It’s amazing how things work outsometimes. Early in September 2021, I was getting ready to travel to Cardenden, a little village in Fife, from Glasgow to pay my respects to Johnny Thomson, the youthful Prince of Goalkeepers for Celtic, who lost his life 90 years before while heroically defending his goal at Ibrox.
I would find it difficult to articulate why, but it was a vacation I had always wanted to take. As I’ve previously stated on this blog, I was first drawn to the life and eventual demise of Johnny when I was a young child and heard that very poignant song about the legendary figure that sits between the posts at Celtic Park.
Anyway, the trip is organised, and I am looking forward to going along with some of my fellow stadium tour guides, and to finally get the chance to meet some of the wonderful folk from the Celtic Graves Society, those who go to incredible lengths to ensure that the men who lived the dream in those far-off days are never forgotten and their final places of rest are restored to something more befitting of their status and memory.
A support like no other indeed.
And then fate takes a hand, in the shape of a positive COVID test, and so there will be no 90th anniversary pilgrimage for me.
The group continues to include me in the posts and the photos as the trip progresses but like the unused substitute at the cup final it’s difficult to really feel a part of it. One of those things but, God spares me, there will be other opportunities.
Anyway, as one door closes…
By early 2022, I have commenced work on another project dear to my heart and which has a huge connection with Johnny Thomson. The story of Celtic in the 1930s is one I have long wished to tell, with a cast of characters and events surely unsurpassed even in our long, proud and unbroken history.
Of course, the Prince of Goalkeepers is front and centre in that tale of triumph and tragedy, as is another who wears the mantle of the greats, Jimmy McGrory, Garngad’s finest, the greatest goalscorer to ever walk these shores.
Their names are perhaps better known and more revered than most if not all of their peers. True Celtic icons.
But scratch the surface and the most incredible array of Celts will be revealed. Names and combinations which still roll off the tongue almost a century later.
Jimmy McStay and the two other Thomsons from Willie Maley’s first great side of that decade, Alec and Bertie, the latter of whom like Johnny would not see another, a fate shared by a third member of that wonderful 1931 cup-winning team, the glorious Linwood Celt Peter Scarff.
The Empire Exhibition-winning forwards of 1938, Jimmy Delaney, Malky MacDonald, Johnny Crum, John Divers and Frank Murphy.
Full-back pairings Willie Cook and Peter McGonagle, or Bobby Hogg and Jock Morrison, protecting Johnny’s successor, Joe Kennaway, the big Canadian a Celtic legend in his own right.
Half-backs Chic Geatons, Willie Lyon and George Paterson and the peerless Peter Wilson.
And the management team itself, Maley then, eventually, his assistants Jimmy McMenemy and Joe Dodds.

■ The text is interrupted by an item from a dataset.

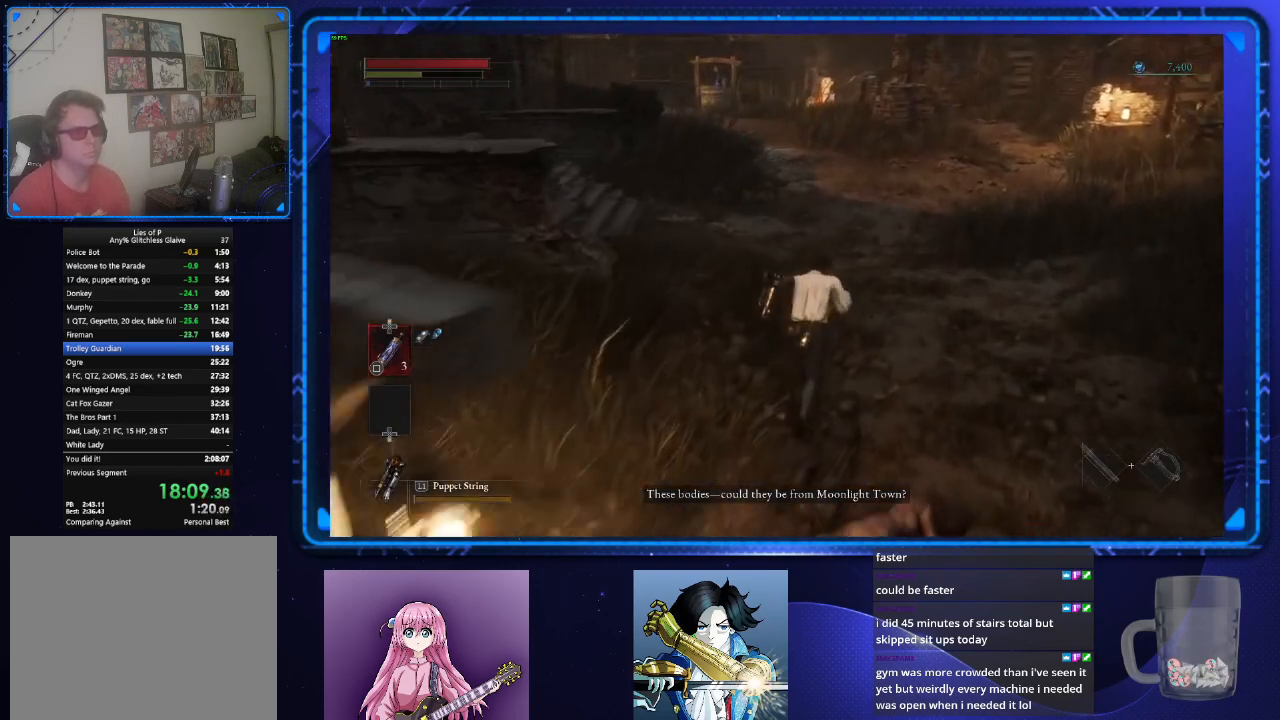
Gameplay with a controller (PlayStation layout); each line is a JSON object with the inputs held at the frame after it. "button_events" lists button changes between this image and that frame as [ms after this image, input, new state], when the widget could be followed in between (sticks are given only as held states). Not read: L3 R3.
{"buttons": ["CIRCLE"], "left_stick": "up", "right_stick": "center", "button_events": []}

It was a decade which produced the most dramatic and unlikely Cup final comebacks and goalscoring records which are immortalised in memory. Their stories play out against the context of a generation only just recovering from a horrific global conflict before sliding into the greatest economic depression of modern times, and with the political situation across Europe and beyond threatening to evolve into yet more tragedy, turmoil and bloodshed.
It is a context where football rises above itself to provide a much-needed escape.
By the late summer of 2023, more than two years after the initial research and project outline activities were undertaken, the books are essentially written, with just those personal anecdotes and insights from the families of some of our 1930s heroes to be applied. The end product will be two volumes which stand in their own right, each reflecting a distinct half of that decade with its own specific cast and list of events, whilst together they will provide a definitive record of that incredible period from a Celtic perspective.
Part of that research allowed me to follow the funeral procession from John Thomson’s home in Cardenden to the local cemetery on that dreadfully sad day back in September 1931, in some detail albeit in print. It moved me to the point of wanting to retrace those steps. To walk a mile in their shoes, if you like. So I decided I would do so on the upcoming anniversary, which would of course have been on this day last year.
But that’s when fate decided to intervene once again.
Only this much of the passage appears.